Search code examples
pythondjangocron

Django cron runs multiple time, but it shouldn't


I have multiple crons set in Django. In each CronJob I have set ALLOW_PARALLEL_RUNS = False. To run crons I have used linux crontab like follows :

*/1 * * * * /home/social/centralsystem/venv/bin/python3.6 /home/social/centralsystem/manage.py runcrons 

After some times of running (for example after 2 monthes) I see lots of same crons running that make a lot of load on the server. My question is that what causes this happen?

one example of my cron classes is :

class UserTaskingCronJob(CronJobBase):
    ALLOW_PARALLEL_RUNS = False
    RUN_EVERY_MINS = 5

    schedule = Schedule(run_every_mins=RUN_EVERY_MINS)
    code = 'user_tasking'

    def do(self):
        args = {
            'telegram': {
                'need_recrawl_threshold': 60 * 2,
                'count': 100,
            },
            'newsAgency': {
                'need_recrawl_threshold': 10,
                'count': 100,
            },
            'twitter': {
                'need_recrawl_threshold': 60 * 4,
                'count': 500
            },
        }
        for social_network in ['telegram', 'newsAgency', 'twitter']:
            user_queuing(
                SOCIAL_USERS_MODEL[social_network],
                social_network,
                args[social_network]['need_recrawl_threshold'],
                args[social_network]['count'],
            )

Solution

  • You have to be careful with django-cron, if you have lots of different tasks running for different periods of time. runcrons takes all your cron classes sequentially and runs them sequentially.

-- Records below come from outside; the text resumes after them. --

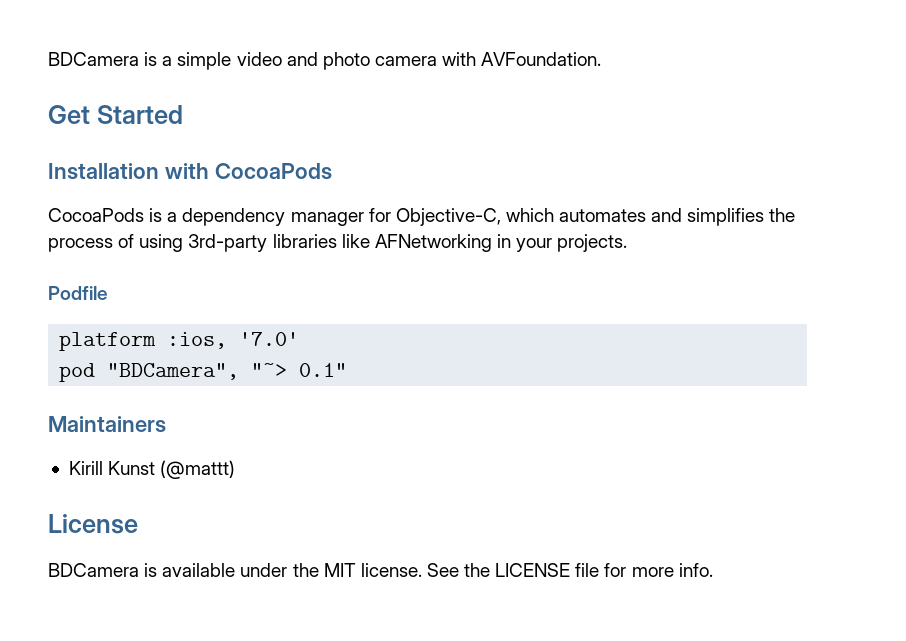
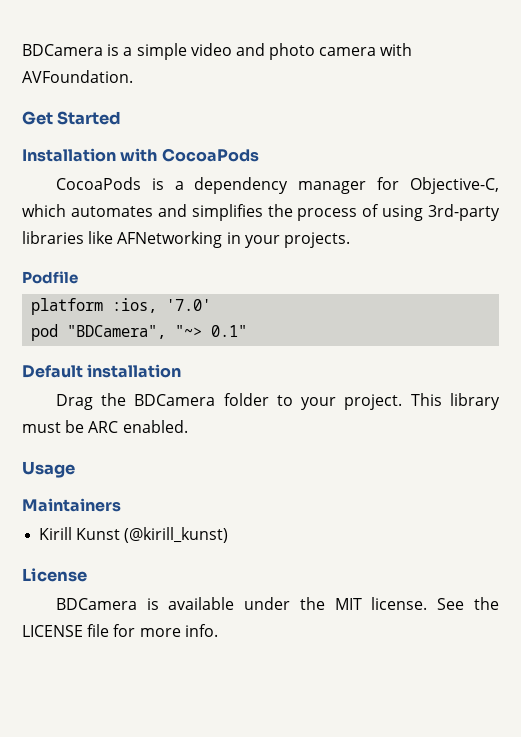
(348, 370) none -> [22,364,182,378] [55,393,500,410] [22,420,188,433] [22,461,75,478] // Default installation // Drag the BDCamera folder to your project. This library must be ARC enabled. // Usage
[160,460,236,479] (@mattt) -> [124,527,229,543] (@kirill_kunst)

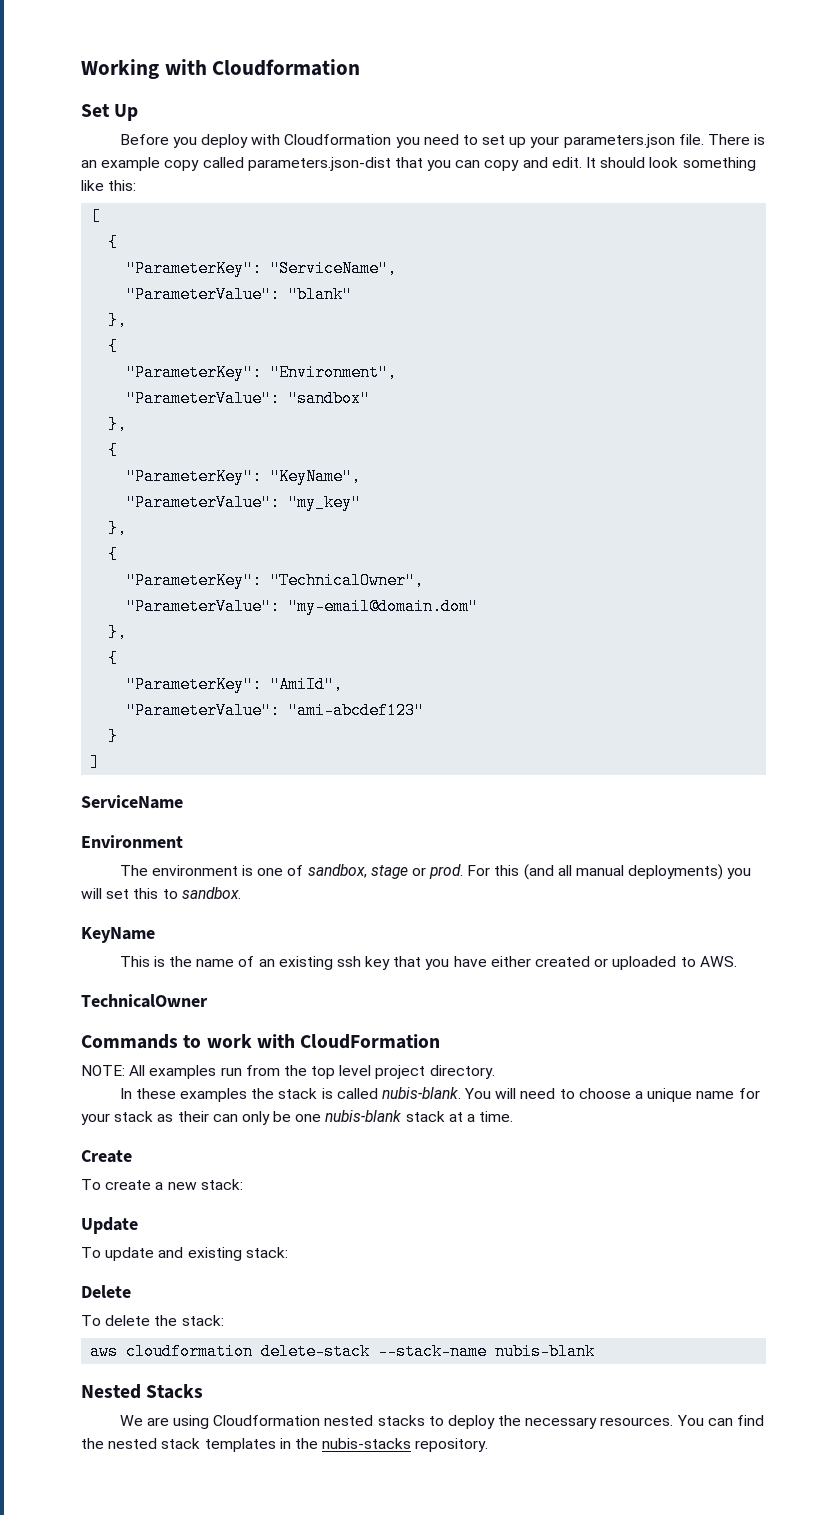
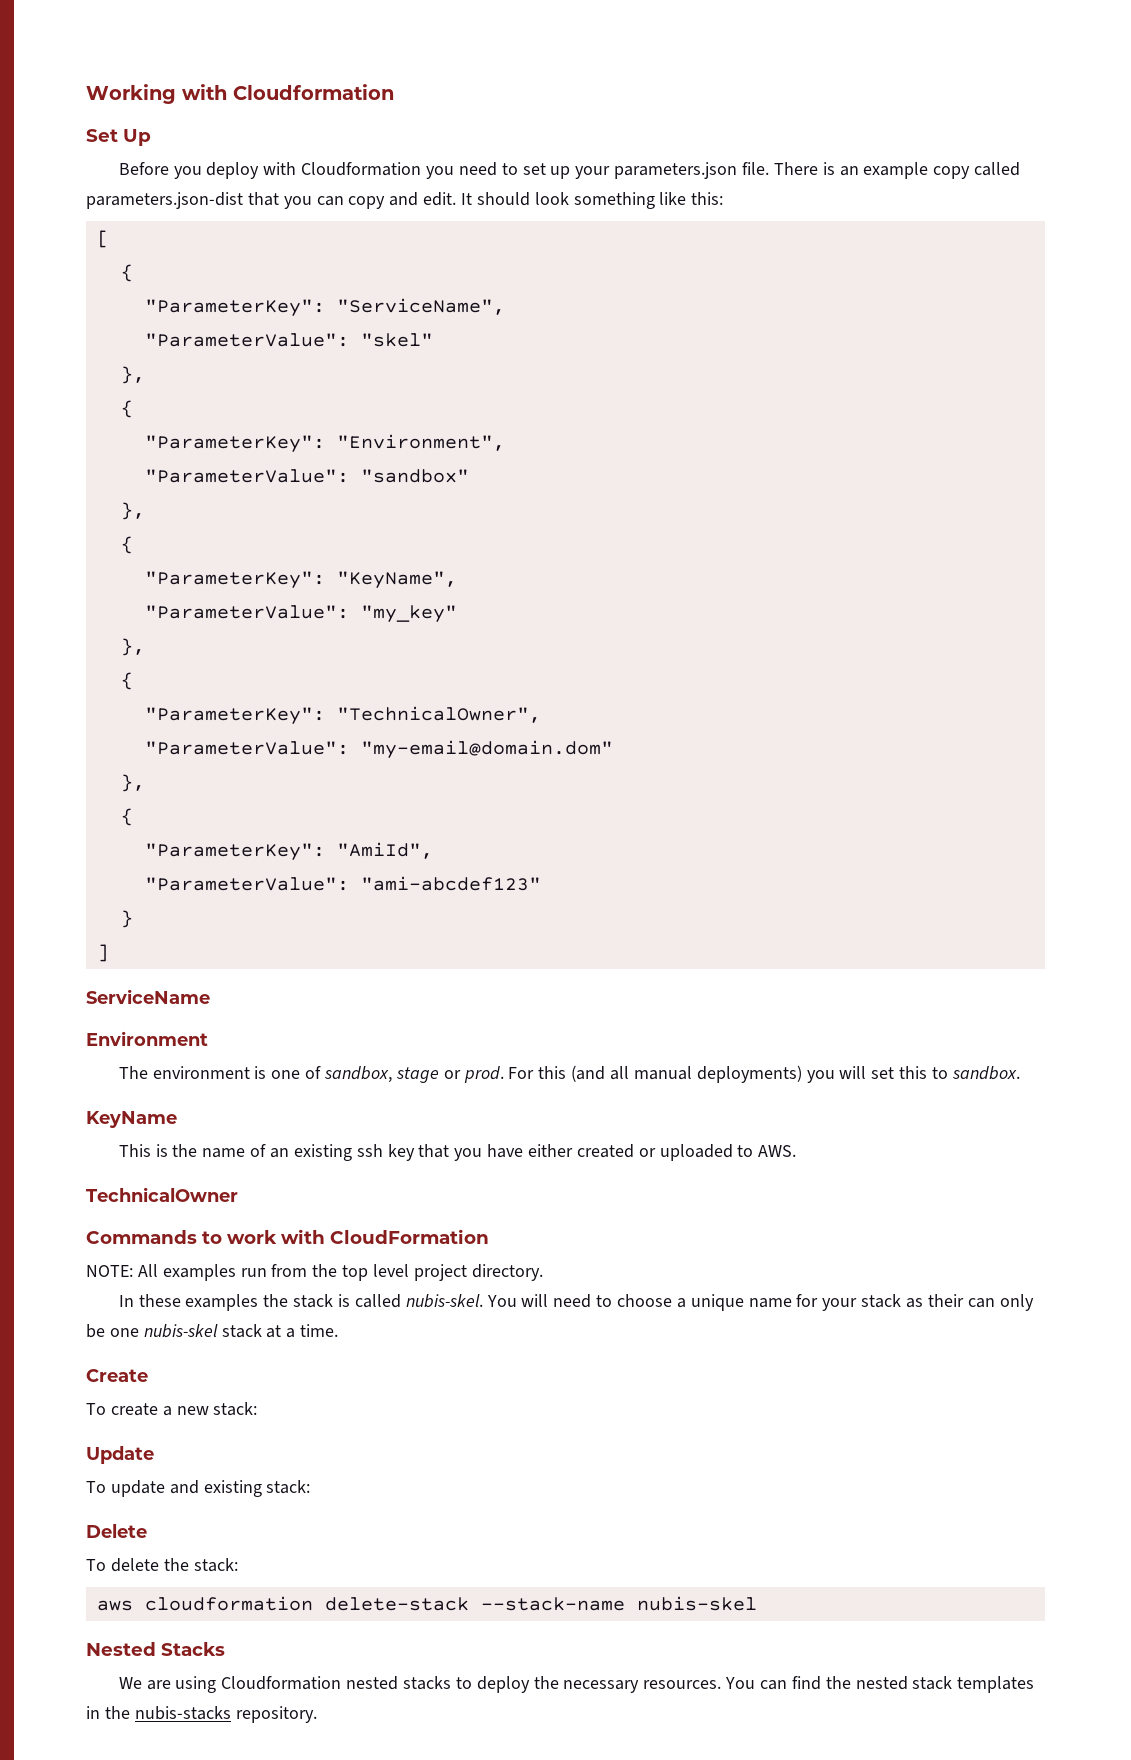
[288,286,353,303] "blank" -> [360,333,433,347] "skel"
[381,1087,461,1099] nubis-blank. -> [405,1294,483,1308] nubis-skel.
[325,1110,402,1122] nubis-blank -> [143,1324,218,1338] nubis-skel
[495,1343,596,1360] nubis-blank -> [636,1596,757,1611] nubis-skel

It also only logs a cron (successful or not) to the database when it's done. I think django-cron could be improved by saving the cron log at the start already (and checking if there is already a running task), but that would still not exclude overlaps if multiple jobs are run rather than one long one.

    You are running runcrons every minute, so in these cases you'll run into trouble:

    • If during one of the runs, one of the tasks that needs to be run takes longer than 1 minute to run.
    • If during one of the runs, the total duration of all tasks that need to be run takes longer than 1 minute to run.

    In both cases, some tasks will not be logged in time to the database and while they are running, the next runcrons command will start them again.

    To avoid this, do the following:

    • Identify tasks that take longer than 1 minute to run and run them with a different schedule that ensures they have finished before the next run.
    • In the crontab, run separate runcrons commands with a list of cron classes each, making sure that the total run of a list lasts less than 1 minute, e.g.
    */1 * * * * ./bin/python3.6 manage.py runcrons "my_app.crons.FirstCron" "my_app.crons.SecondCron"
    */1 * * * * ./bin/python3.6 manage.py runcrons "my_app.crons.ThirdCron"
    */10 * * * * ./bin/python3.6 manage.py runcrons "my_app.crons.LongCron"